|(Click here for larger size of the image shown above.)|
|Pietro da Cortona’s Tabulae anatomicae, one of the most artistic anatomical atlases ever produced, was not published until more than 70 years after the artist’s death. Early in his career, Pietro made studies of the work of anatomists, including Nicolas Larché, whose dissections in Rome were also studied by Poussin. The plates in this book may derive from a series of anatomical drawings Pietro made for the Roman surgeon Giovanni Maria Castellani, who became head of the Ospedale Santo Spirito in 1620. Although the drawings have been dated to around 1618, from the erased date that can be discerned in two plates with the “LC” mark of the engraver Luca Ciamberlano (fl. 1599-1641), they were not published until 1741 by Gaetano Petrioli.|
|Petrioli, a professor of medicine and surgeon to King Victor Amadeus II of Sardinia, edited and promoted other publications of this type, including those of the sixteenth-century anatomist Bartolommeo Eustachius.
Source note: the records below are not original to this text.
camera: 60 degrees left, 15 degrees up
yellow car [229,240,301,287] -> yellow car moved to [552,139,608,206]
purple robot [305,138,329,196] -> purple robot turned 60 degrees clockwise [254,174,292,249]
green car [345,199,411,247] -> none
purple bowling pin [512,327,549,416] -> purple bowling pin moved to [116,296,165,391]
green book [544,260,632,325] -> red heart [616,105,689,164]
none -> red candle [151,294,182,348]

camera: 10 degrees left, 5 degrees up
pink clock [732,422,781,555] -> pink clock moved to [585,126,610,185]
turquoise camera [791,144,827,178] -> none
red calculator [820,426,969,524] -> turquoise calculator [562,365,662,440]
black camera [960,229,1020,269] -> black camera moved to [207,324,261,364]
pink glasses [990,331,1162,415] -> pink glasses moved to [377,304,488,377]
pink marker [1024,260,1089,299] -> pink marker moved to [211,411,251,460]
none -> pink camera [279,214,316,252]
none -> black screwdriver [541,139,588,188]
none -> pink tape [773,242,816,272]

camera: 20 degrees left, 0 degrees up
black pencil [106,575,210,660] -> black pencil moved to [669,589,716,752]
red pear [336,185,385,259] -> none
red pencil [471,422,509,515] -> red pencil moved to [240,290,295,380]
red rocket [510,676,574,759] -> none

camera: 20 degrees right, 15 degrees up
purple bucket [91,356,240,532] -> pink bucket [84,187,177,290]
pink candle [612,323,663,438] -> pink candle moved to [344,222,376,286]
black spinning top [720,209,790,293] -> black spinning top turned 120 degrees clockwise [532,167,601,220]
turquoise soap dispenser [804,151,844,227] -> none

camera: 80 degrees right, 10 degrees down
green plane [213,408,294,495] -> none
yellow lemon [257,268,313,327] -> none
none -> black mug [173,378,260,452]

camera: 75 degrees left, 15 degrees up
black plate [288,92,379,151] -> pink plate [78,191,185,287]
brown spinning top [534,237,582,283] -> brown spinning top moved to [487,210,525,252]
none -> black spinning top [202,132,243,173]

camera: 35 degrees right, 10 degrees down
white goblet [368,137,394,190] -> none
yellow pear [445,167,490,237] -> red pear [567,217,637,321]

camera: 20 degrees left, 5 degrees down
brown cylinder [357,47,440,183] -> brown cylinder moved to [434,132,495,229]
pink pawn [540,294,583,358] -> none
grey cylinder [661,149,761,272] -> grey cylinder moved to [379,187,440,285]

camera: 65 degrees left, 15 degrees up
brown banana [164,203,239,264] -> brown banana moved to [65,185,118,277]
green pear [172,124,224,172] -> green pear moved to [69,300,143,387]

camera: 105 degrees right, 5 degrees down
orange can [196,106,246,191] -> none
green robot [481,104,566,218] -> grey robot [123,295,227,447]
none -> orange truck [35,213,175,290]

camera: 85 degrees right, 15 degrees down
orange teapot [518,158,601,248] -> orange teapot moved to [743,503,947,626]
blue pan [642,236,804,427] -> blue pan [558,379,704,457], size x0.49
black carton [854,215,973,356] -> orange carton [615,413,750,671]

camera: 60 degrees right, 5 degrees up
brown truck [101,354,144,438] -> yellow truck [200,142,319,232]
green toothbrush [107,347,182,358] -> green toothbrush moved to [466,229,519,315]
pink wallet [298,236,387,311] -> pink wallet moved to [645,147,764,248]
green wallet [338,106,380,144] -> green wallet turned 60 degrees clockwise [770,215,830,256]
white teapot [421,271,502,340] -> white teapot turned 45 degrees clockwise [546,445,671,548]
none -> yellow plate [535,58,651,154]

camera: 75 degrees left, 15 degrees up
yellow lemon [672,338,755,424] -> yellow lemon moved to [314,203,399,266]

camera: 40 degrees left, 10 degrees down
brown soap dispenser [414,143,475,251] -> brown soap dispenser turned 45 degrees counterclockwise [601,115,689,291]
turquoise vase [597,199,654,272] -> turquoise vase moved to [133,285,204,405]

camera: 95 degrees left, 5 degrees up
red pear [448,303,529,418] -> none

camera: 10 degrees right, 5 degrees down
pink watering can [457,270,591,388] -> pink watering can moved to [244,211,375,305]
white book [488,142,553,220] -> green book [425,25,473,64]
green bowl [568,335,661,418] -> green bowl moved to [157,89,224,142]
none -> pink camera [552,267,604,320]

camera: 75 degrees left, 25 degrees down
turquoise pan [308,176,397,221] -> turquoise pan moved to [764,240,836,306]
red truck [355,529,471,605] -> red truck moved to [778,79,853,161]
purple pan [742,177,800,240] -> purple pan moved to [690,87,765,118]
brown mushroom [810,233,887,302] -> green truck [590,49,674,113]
As a leading High Baroque artist and architect, Pietro da Cortona was still revered in the eighteenth century, so his name would have added greater prestige to an anatomical publication. The dramatic and elegant poses of the dissected figures, such as this one, artfully balancing a framed image of the nerves of the neck, and the arrangement of the figures against architectural fragments, often with a hint of idyllic landscape in the distance, would have made Pietro’s studies an attractive project for his editor. Petrioli added a commentary and small accessory figures, derived from Andreas Vesalius, Giulio Casserio, and other anatomists. Plates 21-26, which are considered stylistically different, were also added at this time. In a second edition, published in Rome in 1788, Petrioli’s figures had been removed and his text replaced by that of Francesco Petraglia, a professor of medicine and philosophy.|
|Not until the 1970s, were the original drawings by Pietro da Cortona for twenty of the plates rediscovered by art historians in the Hunterian Collection at the University of Glasgow Library. The drawings had been deposited there by the obstetrician, anatomist, and connoisseur, William Hunter. Hunter had obtained them from another celebrated collector, Sir William Hamilton, ambassador to the King of Naples, in 1772. From his professional experience, Hunter judged the original purpose of the drawings, with their focus on nerves, muscles, and blood vessels, to have been for a neurological study rather than for a regular anatomy or an artist’s anatomy book. Petrioli’s additions would have been intended to give the publication a wider appeal.|
Marquand Library’s 1741 edition of this book is on display in “A Fine Addition: New & Notable Acquisitions in Princeton’s Special Collections,” February 12-August 5, 2012, in the Main Gallery of the Harvey S. Firestone Gallery, Princeton University.